On ne compte plus les passages sublimes où Sarah Chiche se fait poétesse des sentiments, et arpenteuse de ce qu’est la vie humaine. « La gloire, c’est comme un enterrement de première classe, avec des fanfares et des couronnes flamboyantes. C’est sourire aux nuées, lever son verre à sa propre magnificence tout en sachant que la seule chose qui brille vraiment, là-dedans, c’est l’absence de ce qu’on appelait autrefois le bonheur. Et le pire, c’est qu’on finit par aimer ça… », écrit-elle page 194. « Il n’est de toute façon point donné à l’homme de servir deux maîtres sans trahir l’un des deux. Le chagrin est un tyran jaloux – il exige une présence constante, une attention sans faille, une dévotion monastique. » (Page 336).

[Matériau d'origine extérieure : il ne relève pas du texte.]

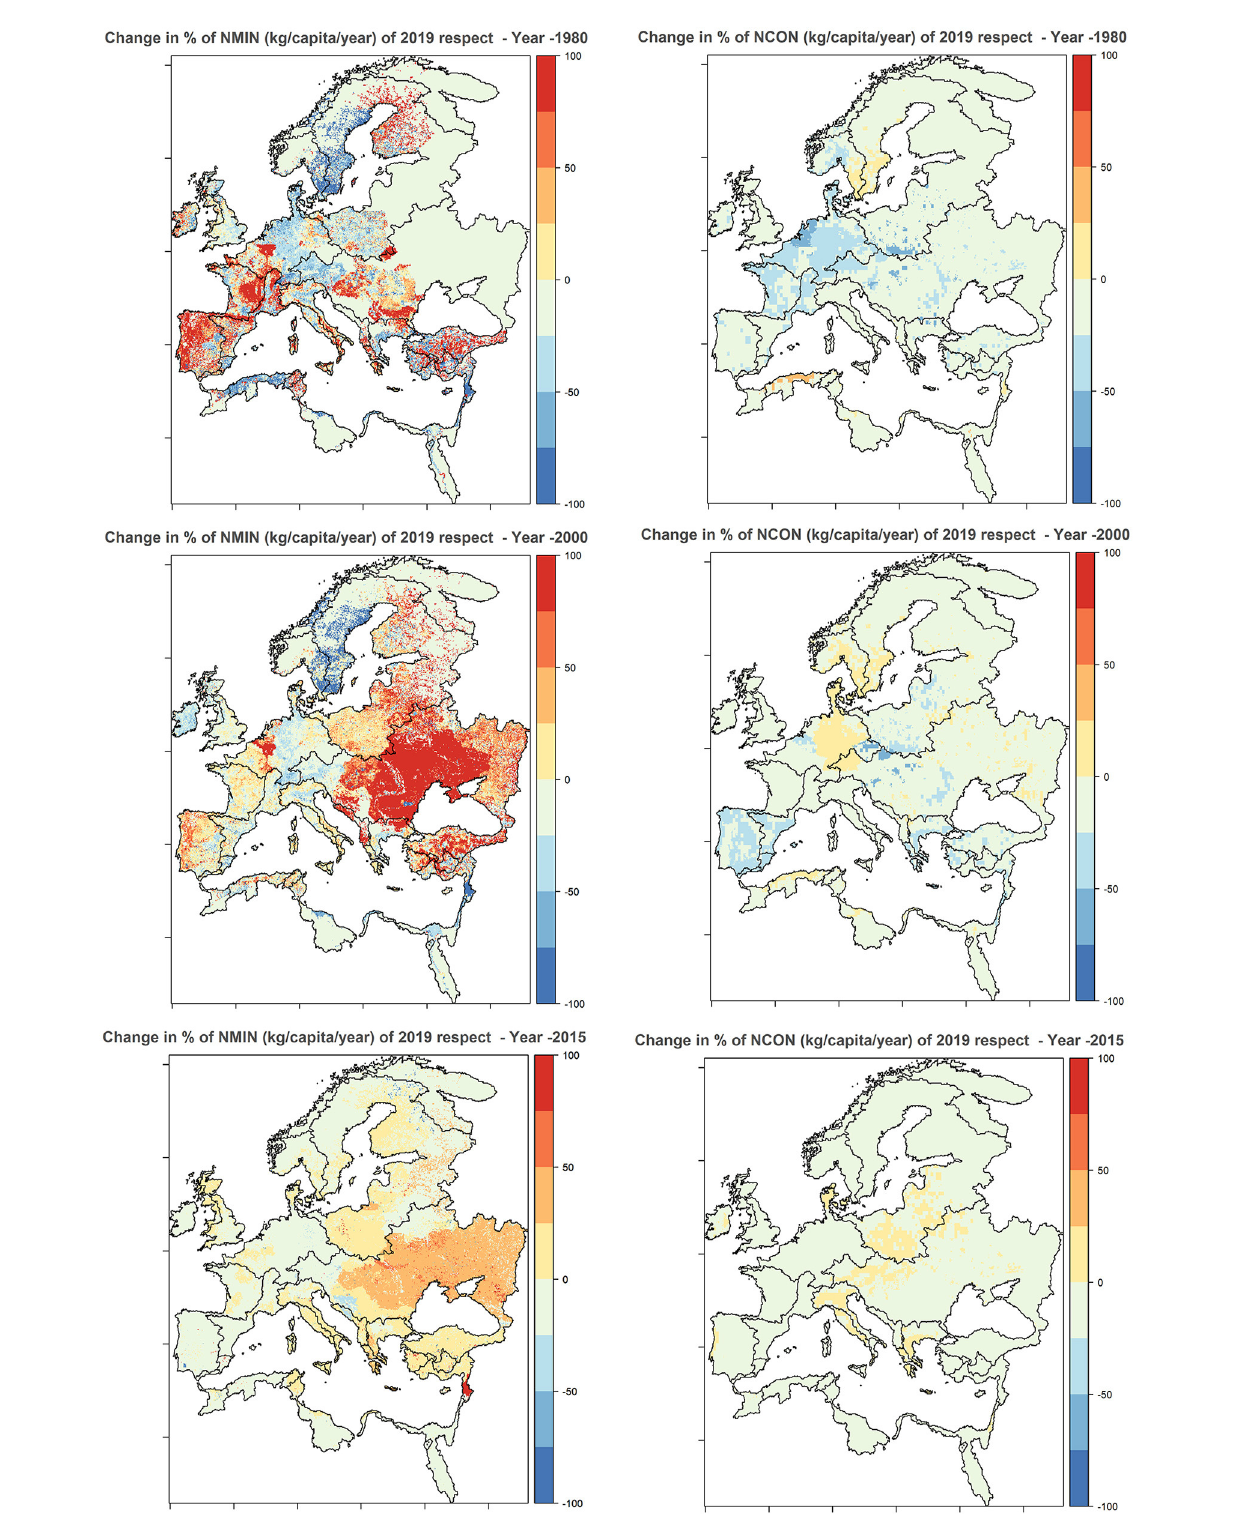
FIGURE3 On the left , spatial variation of changes (%) of N mineral fertilizer (kg/capita) in the year 2019 with respect to 1980, 2000, and 2015. On the right , spatial variation of changes (%) of N emissions collected in sewerage systems (kg/capita) in the year 2019 with respect to 1980, 2000, and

Nous suivrons le couple et leurs enfants et nous aurons les larmes aux yeux sur les pages concernant la prise de conscience par Margaux de son vieillissement et sur celles évoquant la maladie de Charcot qui frappe Henri, le père d’Alexis. De l’enfance des deux amoureux, de la Suisse de la fin du siècle dernier à la France des années 2020 en passant par les Etats-Unis où s’annonce le retour de Donald Trump « Aimer» est une fresque intime et sociale, écrite avec une humilité non feinte synonyme ici de vérité intense. Un des romans les plus émouvants de cette rentrée (répétons-le) où le dernier mot est… « lumière. ». On ne pouvait pas mieux conclure pour en définir l’esprit et la forme.